[Saved data entries]
--------------------------------------------------

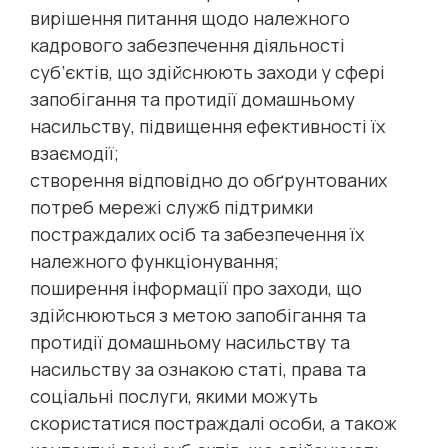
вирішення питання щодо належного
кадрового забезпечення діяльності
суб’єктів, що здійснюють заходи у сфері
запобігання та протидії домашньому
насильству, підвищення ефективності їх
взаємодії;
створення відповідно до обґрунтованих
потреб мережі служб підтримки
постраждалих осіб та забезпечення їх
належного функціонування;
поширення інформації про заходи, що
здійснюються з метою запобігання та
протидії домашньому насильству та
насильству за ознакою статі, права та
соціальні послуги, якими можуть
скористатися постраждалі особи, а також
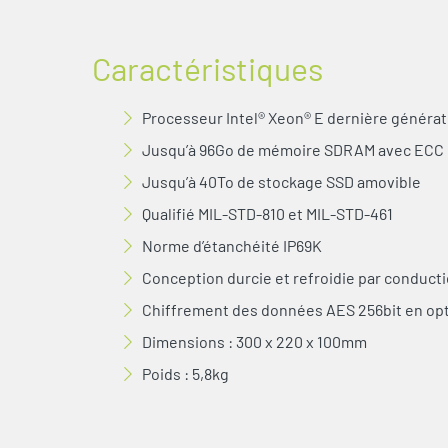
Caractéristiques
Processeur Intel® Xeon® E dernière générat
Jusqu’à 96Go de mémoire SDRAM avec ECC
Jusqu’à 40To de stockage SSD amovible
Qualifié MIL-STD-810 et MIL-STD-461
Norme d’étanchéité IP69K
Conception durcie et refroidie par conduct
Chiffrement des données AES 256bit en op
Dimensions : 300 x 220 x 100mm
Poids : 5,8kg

--------------------------------------------------

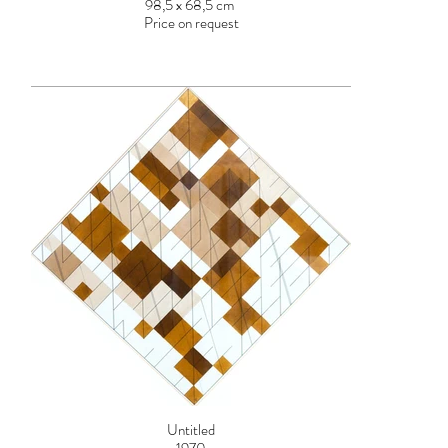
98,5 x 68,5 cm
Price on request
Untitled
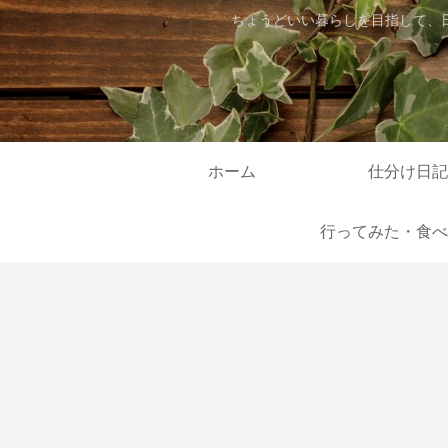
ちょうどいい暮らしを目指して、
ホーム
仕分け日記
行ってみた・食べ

--------------------------------------------------

__Directions for this task__.
Starting at the line containing "вирішення питання щодо належного" and stopping at the line containing "Poids : 5,8kg", output every line above exactly, both ends included, with pictures omitted.

__Completed task__.
вирішення питання щодо належного
кадрового забезпечення діяльності
суб’єктів, що здійснюють заходи у сфері
запобігання та протидії домашньому
насильству, підвищення ефективності їх
взаємодії;
створення відповідно до обґрунтованих
потреб мережі служб підтримки
постраждалих осіб та забезпечення їх
належного функціонування;
поширення інформації про заходи, що
здійснюються з метою запобігання та
протидії домашньому насильству та
насильству за ознакою статі, права та
соціальні послуги, якими можуть
скористатися постраждалі особи, а також
Caractéristiques
Processeur Intel® Xeon® E dernière générat
Jusqu’à 96Go de mémoire SDRAM avec ECC
Jusqu’à 40To de stockage SSD amovible
Qualifié MIL-STD-810 et MIL-STD-461
Norme d’étanchéité IP69K
Conception durcie et refroidie par conduct
Chiffrement des données AES 256bit en op
Dimensions : 300 x 220 x 100mm
Poids : 5,8kg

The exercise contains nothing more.